C. Pabo described the rapidly expanding number of structure determinations of various DNA binding proteins. In certain types, general conformation and recognition seem to accommodate extensive sequence variation. These observations are consistent with other studies in which an overall similarity in protein fold exists with little or no relation to conservation of amino acid sequence.

N. Pavletich determined the crystal structure of p53, the protein Science labeled the molecule of the year 1993. (Photo WLD)
The 3D structure of p53, an enzyme implicated in a wide range of cancers, only deepens the mystery surrounding its behavior (Y. Cho et al., Science 265, 346-355, 1994).

The structure of p53, named Molecule of the Year 1993 by Science, presented a dramatic and puzzling counterexample to that general rule. It has been discovered that 80% of all tumors have mutationsin p53, a protein that is intimately involved in apoptosis (cell death). T. Jacks described studies of mutant forms of p53 that indicate that almost any changes made to the 200 amino acids in the center of the 339 amino acid protein will inactivate it, presumably by altering overall conformation and impairing DNA interactions. N. Pavletich presented the details of his crystal structure determination of p53 with a fragment of DNA. The determination allows unequivocal identification of the location of mutational changes that alter the activity of p53. It is not immediately apparent why this protein should be so intolerant to any sequence variation when so many other protein conformations are retained with little or no sequence homology at all.

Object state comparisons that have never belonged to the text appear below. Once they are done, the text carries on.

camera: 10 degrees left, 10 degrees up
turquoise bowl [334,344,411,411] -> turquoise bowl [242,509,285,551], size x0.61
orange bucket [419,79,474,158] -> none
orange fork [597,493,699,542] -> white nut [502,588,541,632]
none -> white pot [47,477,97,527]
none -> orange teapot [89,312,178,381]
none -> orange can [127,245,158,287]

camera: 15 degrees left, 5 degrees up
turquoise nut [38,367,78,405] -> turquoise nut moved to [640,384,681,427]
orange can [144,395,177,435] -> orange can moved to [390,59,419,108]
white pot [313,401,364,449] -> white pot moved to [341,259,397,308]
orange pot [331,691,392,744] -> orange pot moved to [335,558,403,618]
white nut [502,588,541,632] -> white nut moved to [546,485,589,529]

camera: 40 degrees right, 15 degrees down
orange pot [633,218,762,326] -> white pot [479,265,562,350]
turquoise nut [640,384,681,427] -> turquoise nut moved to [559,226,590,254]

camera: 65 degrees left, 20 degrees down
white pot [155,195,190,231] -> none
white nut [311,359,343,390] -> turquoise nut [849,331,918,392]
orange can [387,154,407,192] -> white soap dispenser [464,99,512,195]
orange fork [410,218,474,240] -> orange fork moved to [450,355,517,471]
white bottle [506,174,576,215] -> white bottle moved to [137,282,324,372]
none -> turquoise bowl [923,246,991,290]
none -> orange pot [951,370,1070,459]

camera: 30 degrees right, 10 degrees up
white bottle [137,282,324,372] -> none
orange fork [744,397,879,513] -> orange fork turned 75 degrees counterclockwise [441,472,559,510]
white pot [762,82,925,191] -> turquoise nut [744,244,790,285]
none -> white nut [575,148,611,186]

Among the posters there were other interesting examples of significant conformational change observed in different crystal forms, including the well established case in the serpin family where an inhibitory loop that extends away from the bulk of the protein in one form threads neatly into a β sheet in the interior of the protein in the other (M. R. Wardell, Cambridge, UK). In another interesting example, a single mutation buried in the active cleft of glutamate dehydrogenase causes an opening of the jaws around the cleft that is much greater than the change observed upon addition of NAD cofactor and/or inhibitors.

In the structure of a tyrosine phosphatase (H. I. Schubert, U. Michigan, USA), a residue that is shown by mutation studies to be critically important to activity, even though it is not in the active site, moves by 9 Å in the crystal structure of the ligated protein in comparison to the unligated.

One of the most active areas of protein research is the investigation of folding mechanisms. A remarkable determination that circularly permuted aspartate transcarbamolase (ATCase, L. Gonzalez, U. California, Berkeley, USA) will fold the same way that native ATCase does may help answer some questions and raise new ones. When the crystal structure determination revealed that the carbonyl and amino of ATCase are in close proximity (a not uncommon phenomenon) a mutant form was engineered by joining the wild type N- and C- termini and splicing it in the middle creating new ends.

Other signs of the impact of X-ray crystallography upon the Protein Society include the election of B. Mathews as president for 1995-96 and the presence of Enraf Nonius and Hampton Research in the Exhibition Hall. The 1995 meeting will be in Boston, July 8-12 and the 1996 meeting will again be in San Diego, August 3-7, the week before the IUCr Congress in Seattle. Protein crystallographers from abroad may want to consider extending their stay in the US to include attendance at the San Diego meeting 1996.

There seems to be no end in sight for the surprises that nature has in store for us if we keep examining the structural variations possible by modulating sequence, cofactors, solvents, substituents, and crystal growth conditions in our exploration of molecular structures via crystallography, the most reliable source of data on stable molecular conformation.